You know when you’re upset over something and you look forward to the light of morning because you’ll have some sort of clarity over the situation, as if you’ll work out your problem while you sleep?

Yeah, that didn’t happen here. I woke up angry and annoyed. Part of it was that my old bed in the spare bedroom had scratchy, dusty sheets that probably hadn’t been changed since I was a teenager, but mainly it was because of Camden. He must have been in my dreams or something because my first thought as I opened my eyes to the sharp sunlight streaming in my window was “damn him.”

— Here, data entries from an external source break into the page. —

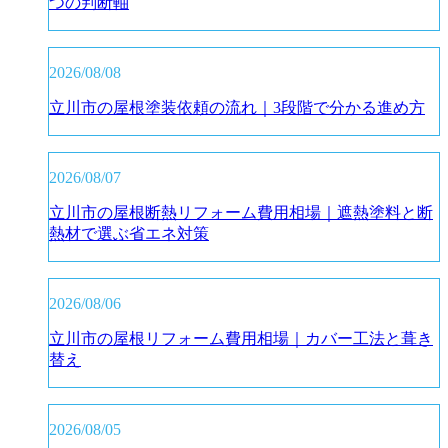
つの判断軸
2026/08/08
立川市の屋根塗装依頼の流れ｜3段階で分かる進め方
2026/08/07
立川市の屋根断熱リフォーム費用相場｜遮熱塗料と断
熱材で選ぶ省エネ対策
2026/08/06
立川市の屋根リフォーム費用相場｜カバー工法と葺き
替え
2026/08/05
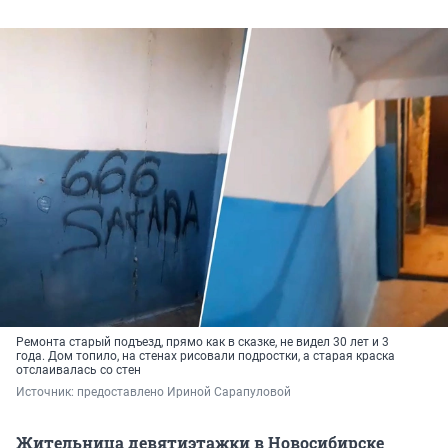
Ремонта старый подъезд, прямо как в сказке, не видел 30 лет и 3
года. Дом топило, на стенах рисовали подростки, а старая краска
отслаивалась со стен
Источник: 
предоставлено Ириной Сарапуловой
Жительница девятиэтажки в Новосибирске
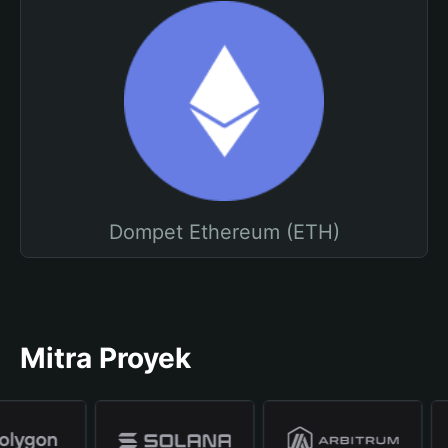
Dompet Ethereum (ETH)
Mitra Proyek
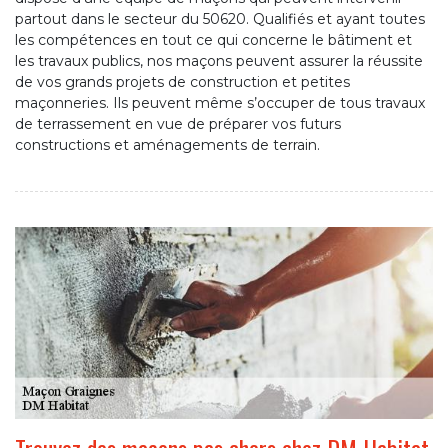
partout dans le secteur du 50620. Qualifiés et ayant toutes
les compétences en tout ce qui concerne le bâtiment et
les travaux publics, nos maçons peuvent assurer la réussite
de vos grands projets de construction et petites
maçonneries. Ils peuvent même s’occuper de tous travaux
de terrassement en vue de préparer vos futurs
constructions et aménagements de terrain.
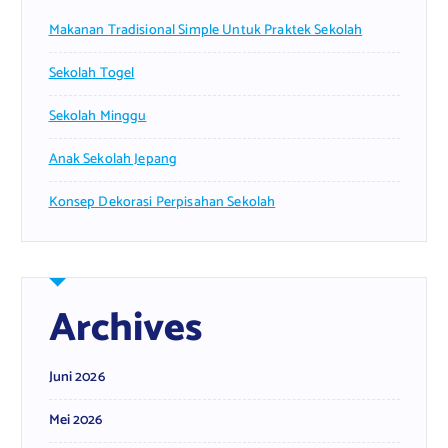
Makanan Tradisional Simple Untuk Praktek Sekolah
Sekolah Togel
Sekolah Minggu
Anak Sekolah Jepang
Konsep Dekorasi Perpisahan Sekolah
Archives
Juni 2026
Mei 2026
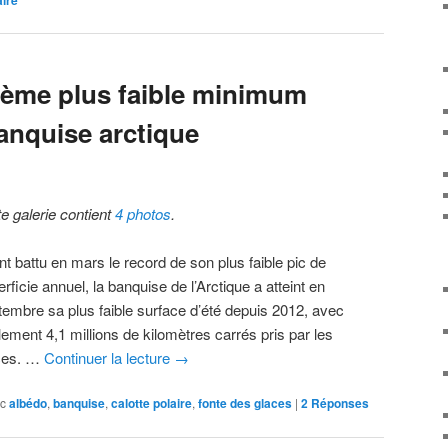
2ème plus faible minimum
banquise arctique
te galerie contient
4 photos
.
t battu en mars le record de son plus faible pic de
rficie annuel, la banquise de l’Arctique a atteint en
tembre sa plus faible surface d’été depuis 2012, avec
lement 4,1 millions de kilomètres carrés pris par les
ces. …
Continuer la lecture
→
c
albédo
,
banquise
,
calotte polaire
,
fonte des glaces
|
2
Réponses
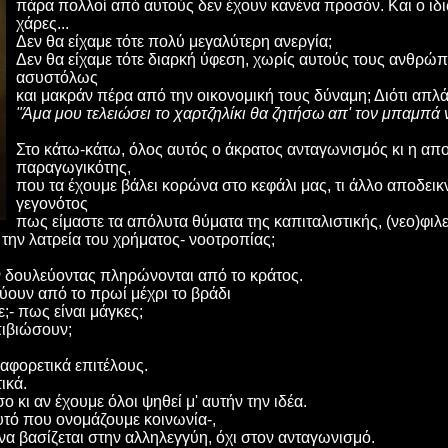
πάρα πολλοί από αυτούς δεν έχουν κανένα προσόν. Και ο ιδι
χάρες...
Δεν θα είχαμε τότε πολύ μεγαλύτερη ανεργία;
Δεν θα είχαμε τότε διαρκή ύφεση, χωρίς αυτούς τους ανθρ
ασυστόλως
και μακράν πέρα από την οικονομική τους δύναμη; Διότι απλά 
"Άμα μου τελειώσει το χαρτζηλίκι θα ζητήσω απ' τον μπαμπά ν
Στο κάτω-κάτω, όλος αυτός ο άκρατος ανταγωνισμός κι η απο
παραγωγικότης,
που τα έχουμε βάλει κορώνα στο κεφάλι μας, τι άλλο αποδεικ
γεγονότος
πως είμαστε τα απόλυτα θύματα της καπιταλιστικής, (νεο)φιλ
την λατρεία του χρήματος- νοοτροπίας;
ην δουλεύοντας πληρώνονται από το κράτος.
ύουν από το πρωί μέχρι το βράδι
;- πως είναι μάγκες;
πιβιώσουν;
αφορετικά επιτέλους.
ικά.
ο κι αν έχουμε όλοι ψηθεί μ' αυτήν την ιδέα.
υτό που ονομάζουμε κοινωνία-,
να βασίζεται στην αλληλεγγύη, όχι στον ανταγωνισμό.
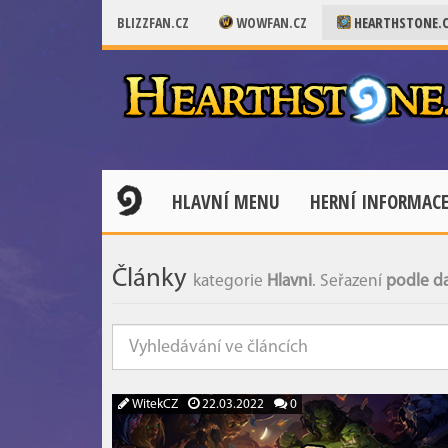
BLIZZFAN.CZ
WOWFAN.CZ
HEARTHSTONE.
HLAVNÍ MENU
HERNÍ INFORMAC
Články
kategorie
Hlavni
. Seřazení
podle da
WitekCZ
22.03.2022
0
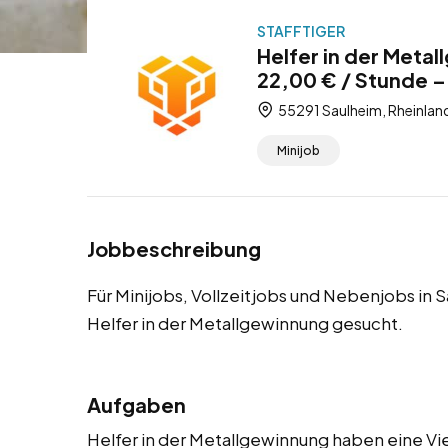
STAFFTIGER
Helfer in der Meta
22,00 € / Stunde –
55291 Saulheim, Rheinlan
Minijob
Jobbeschreibung
Für Minijobs, Vollzeitjobs und Nebenjobs in 
Helfer in der Metallgewinnung gesucht.
Aufgaben
Helfer in der Metallgewinnung haben eine Vie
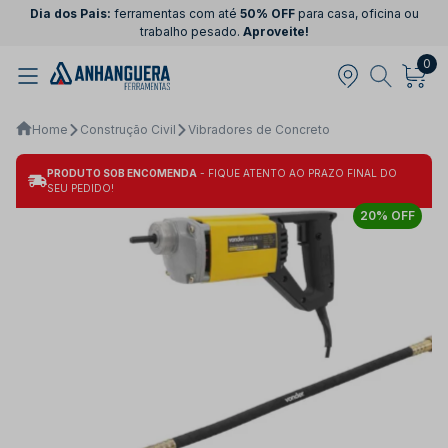
Dia dos Pais:
ferramentas com até
50% OFF
para casa, oficina ou
trabalho pesado.
Aproveite!
0
Home
Construção Civil
Vibradores de Concreto
PRODUTO SOB ENCOMENDA
- FIQUE ATENTO AO PRAZO FINAL DO
SEU PEDIDO!
20% OFF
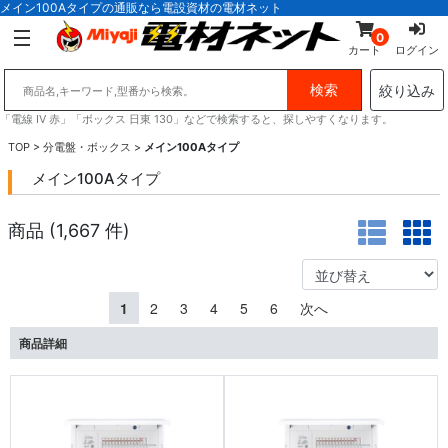
メイン100Aタイプの通販なら電設資材の電材ネット
0
カート
ログイン
絞り込み
「電線 IV 赤」「ボックス 日東 130」などで検索すると、探しやすくなります。
TOP
>
分電盤・ボックス
>
メイン100Aタイプ
メイン100Aタイプ
商品 (
1,667
件)
1
2
3
4
5
6
次へ
商品詳細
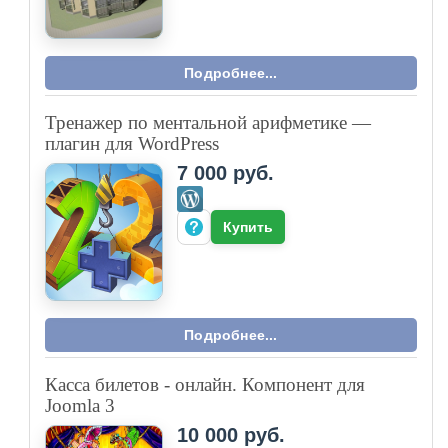
Подробнее...
Тренажер по ментальной арифметике —
плагин для WordPress
7 000 руб.
Купить
Подробнее...
Касса билетов - онлайн. Компонент для
Joomla 3
10 000 руб.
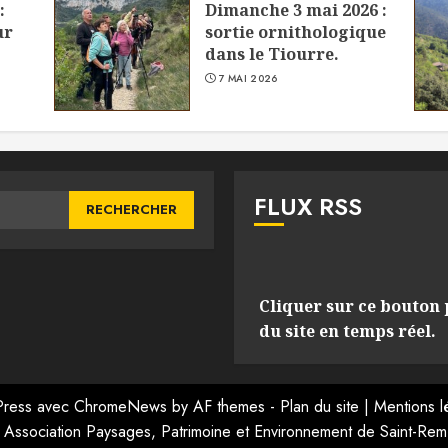
:
Dimanche 3 mai 2026 :
ur
sortie ornithologique
dans le Tiourre.
7 MAI 2026
FLUX RSS
Cliquer sur ce bouton 
du site en temps réel.
ress
avec
ChromeNews
by AF themes -
Plan du site
|
Mentions l
Association Paysages, Patrimoine et Environnement de Saint-Remè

Apparently I don’t take rejection very well. I also don’t like it when my plans get messed up. When I have to recalculate. You think I’d be used to the latter and at least some of the former, but when I’d been rejected in the past I never took it personally. I never had time or the nerve to get involved with people, and when I did—such as with Jack back in Cincinnati—I was never really invested. My heart was a shallow instrument.

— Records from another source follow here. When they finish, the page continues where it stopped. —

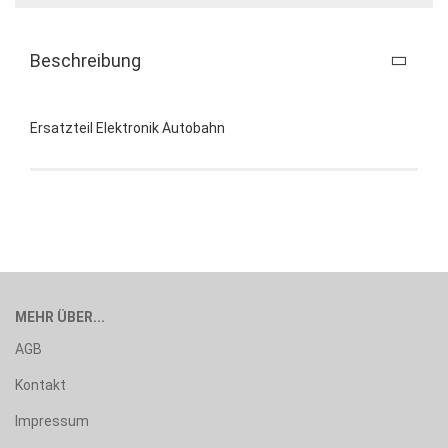
Beschreibung
Ersatzteil Elektronik Autobahn
MEHR ÜBER...
AGB
Kontakt
Impressum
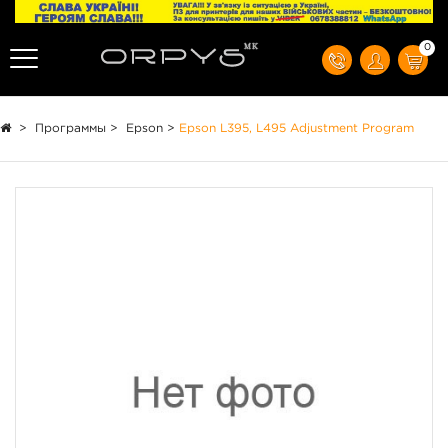
0
>
Программы
>
Epson
>
Epson L395, L495 Adjustment Program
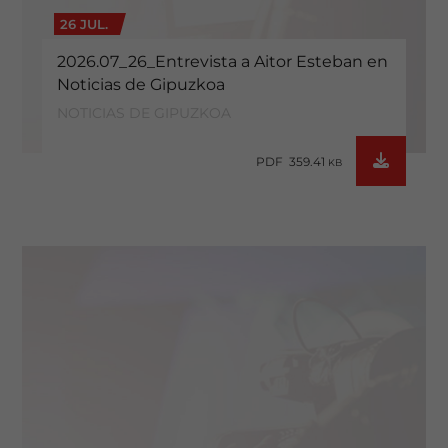
26 JUL.
2026.07_26_Entrevista a Aitor Esteban en
Noticias de Gipuzkoa
NOTICIAS DE GIPUZKOA
PDF 359.41
KB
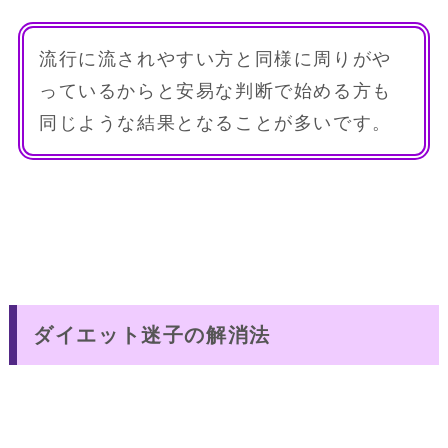
流行に流されやすい方と同様に周りがや
っているからと安易な判断で始める方も
同じような結果となることが多いです。
ダイエット迷子の解消法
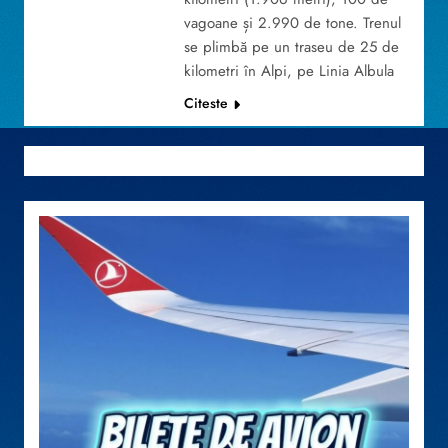
vagoane și 2.990 de tone. Trenul
se plimbă pe un traseu de 25 de
kilometri în Alpi, pe Linia Albula
Citeste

And yet here I was, lying in my bed, sheets tangled all over me, staring up at the ceiling where I used to tape pictures of my favorite bands, and feeling a little sorry for myself. Where had I gone wrong? I started analyzing every detail from the night before, from the way he smiled at me to the feel of his arm around me. He obviously wanted his bandmates to know we were an item, or that I belonged to him in some way. Perhaps that’s all it was. Maybe they made fun of him for not bagging chicks or something. I had a hard time believing that considering most women were falling all over themselves to talk to the 6’0” tat-covered hottie. He could have anyone he wanted, if he wanted them. But Camden wasn’t your usual guy. At least he hadn’t been.

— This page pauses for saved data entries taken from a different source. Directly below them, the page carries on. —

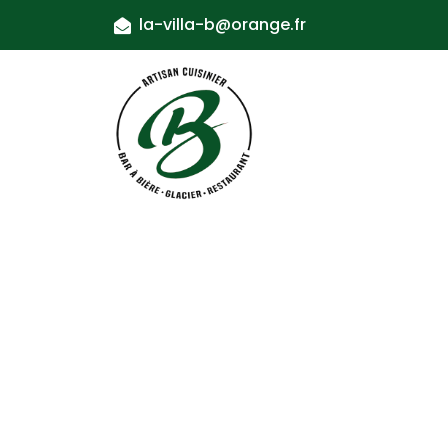
la-villa-b@orange.fr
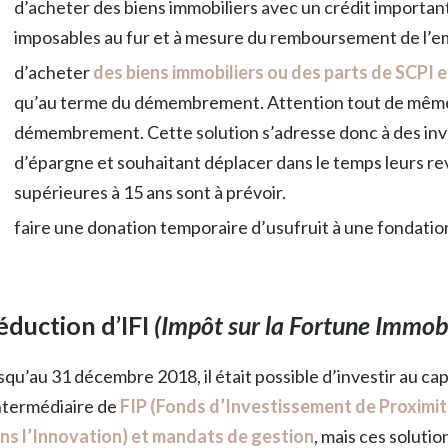
d’acheter des biens immobiliers avec un crédit importa
imposables au fur et à mesure du remboursement de l’e
d’acheter
des biens immobiliers ou des parts de SCPI 
qu’au terme du démembrement. Attention tout de même,
démembrement. Cette solution s’adresse donc à des inv
d’épargne et souhaitant déplacer dans le temps leurs
supérieures à 15 ans sont à prévoir.
faire une donation temporaire d’usufruit à une fondation
éduction d’IFI
(Impôt sur la Fortune Immobi
squ’au 31 décembre 2018, il était possible d’investir au cap
intermédiaire de
FIP (Fonds d’Investissement de Proximi
ns l’Innovation) et mandats de gestion
, mais ces solutio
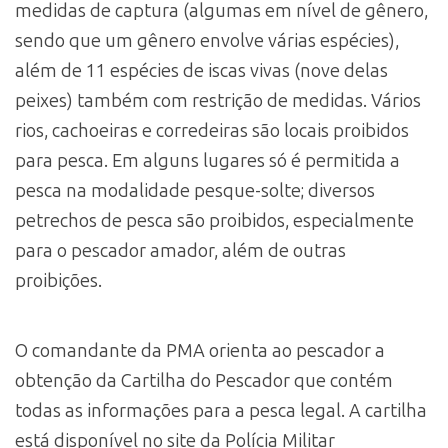
medidas de captura (algumas em nível de gênero,
sendo que um gênero envolve várias espécies),
além de 11 espécies de iscas vivas (nove delas
peixes) também com restrição de medidas. Vários
rios, cachoeiras e corredeiras são locais proibidos
para pesca. Em alguns lugares só é permitida a
pesca na modalidade pesque-solte; diversos
petrechos de pesca são proibidos, especialmente
para o pescador amador, além de outras
proibições.
O comandante da PMA orienta ao pescador a
obtenção da Cartilha do Pescador que contém
todas as informações para a pesca legal. A cartilha
está disponível no site da Polícia Militar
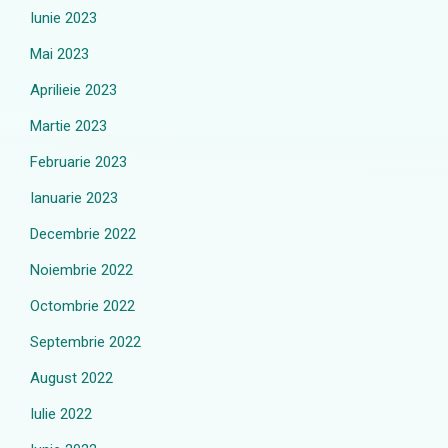
Iunie 2023
Mai 2023
Aprilieie 2023
Martie 2023
Februarie 2023
Ianuarie 2023
Decembrie 2022
Noiembrie 2022
Octombrie 2022
Septembrie 2022
August 2022
Iulie 2022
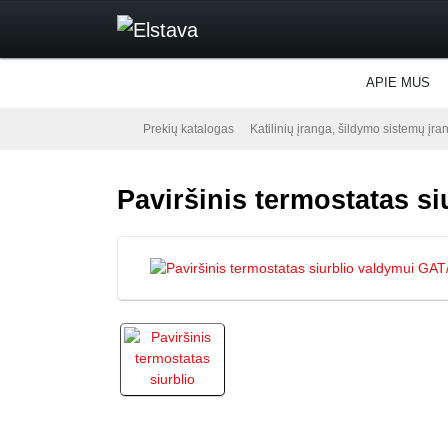
APIE MUS
Prekių katalogas
Katilinių įranga, šildymo sistemų įra
Paviršinis termostatas s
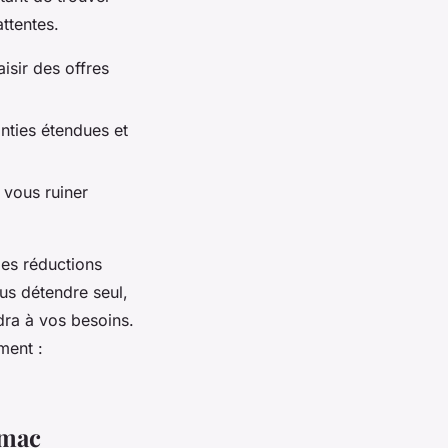
ttentes.
isir des offres
nties étendues et
vous ruiner
es réductions
us détendre seul,
dra à vos besoins.
ment :
amac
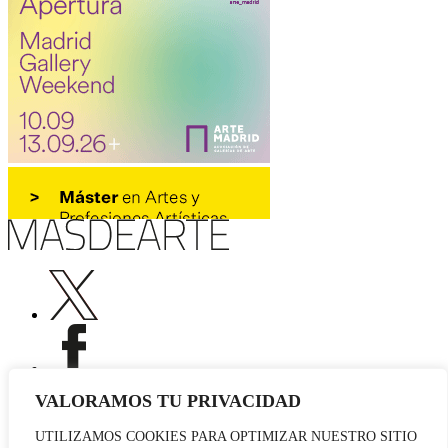
VALORAMOS TU PRIVACIDAD
UTILIZAMOS COOKIES PARA OPTIMIZAR NUESTRO SITIO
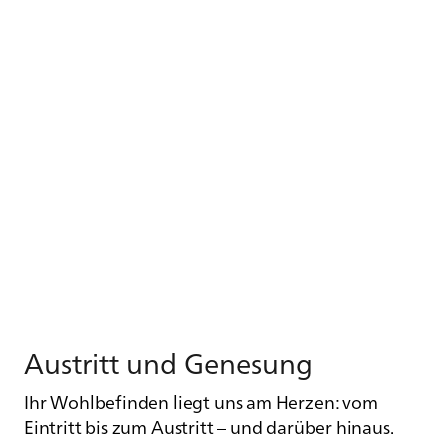
Aus­tritt und Ge­ne­sung
Ihr Wohlbefinden liegt uns am Herzen: vom
Eintritt bis zum Austritt – und darüber hinaus.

I mulled it over and over and the only thing I could come up with was that he just didn’t like me “like that.” Which sucked, both for my secretly fragile self-esteem and for my ticket out of this place. In order for my scam to work, I needed to get into his place and take a look around. I needed to have a better look at his security system—if he had any—and find out where his safe was. Otherwise I’d be setting myself up for major trouble, something I had to avoid in this town for the sake of Uncle Jim.

Speaking of the devil, I could hear him puttering around in the kitchen and could smell the bacon frying in its own fat. My stomach growled and I rolled over into the fetal position. I’d spent $120 last night in the name of the game which left me only $80 to start a new life somewhere. My options looked bleak.